Las mareas que ahogaron a un gusano, terminaron con su cadáver y lo integraron a sus fuerzas marinas. Disipado en el escondite de algún olvido, se quedó lo que pudo haber permanecido como el amor de todos los amores, la lucha épica de la realidad contra el ideal, el drama de todos los dramas, la palabra que todos los judíos buscan, el enigma más esotérico siendo revelado. Y en ese bosquejo de la ilusión impertinentemente invocada, me encuentro yo, en una playa, disfrutando con mis pies la inducida sensación morbosa al pensar que entre mis dedos pasa aunque sea un poco del baboso cadáver de aquel gusano. Descanso de emocionales, vivo en una especie de vacaciones forzadas. Me acompaña una sombra, la sombra de algún hígado baleado. Una llorona sombra que con su mano intenta alejarme de la playa. Es de luto y de pandemias, es de pasiones nunca aterrizadas, es de frustraciones. Allí, en mi playa, me encuentro yo abrazando mi destino en un atardecer que aparentemente permanece inmóvil.

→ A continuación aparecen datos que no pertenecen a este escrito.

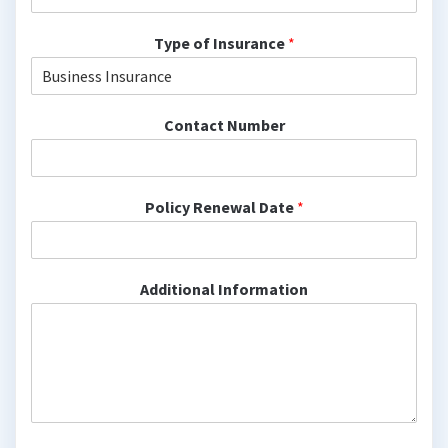
Type of Insurance
*
Contact Number
Policy Renewal Date
*
Additional Information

De la arena dorada y el agua plateada se hacen espejos esporádicos que en la planicie de esa playa muestran figuras de otros yo. Me miro en el espejo semi-metálico que se hace por la lamida del mar en la arena y veo figuras distorsionadas de lo que presuntamente soy. Y me agacho, para fijarme en el detalle, y resulta que la tierra, envidiosa de mi hallazgo, se lleva consigo ese bosquejo de mi.

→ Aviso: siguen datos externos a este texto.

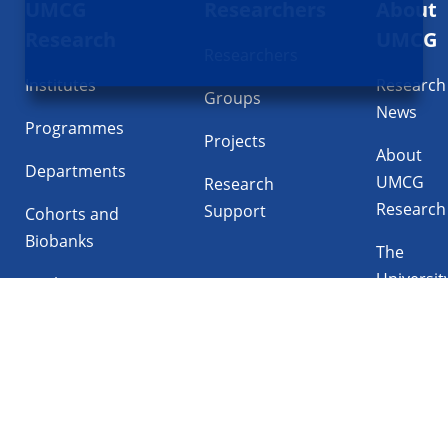
UMCG
Researchers
About
navigatie
Research
UMCG
Researchers
Institutes
Research
Groups
News
Programmes
Projects
About
Departments
UMCG
Research
Research
Support
Cohorts and
Biobanks
The
Universit
Facilities
Medical
Center
Follow UMCG on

Volteo al cielo, y es de noche. El eterno atardecer se ha esfumado entre mis ojos y no he visto al sol entrar al mar en su épica lucha por hacer que de nuevo amanezca.
Volteo al cielo, y es de noche. El eterno atardecer se ha esfumado entre mis ojos y no he visto al sol entrar al mar en su épica lucha por hacer que de nuevo amanezca.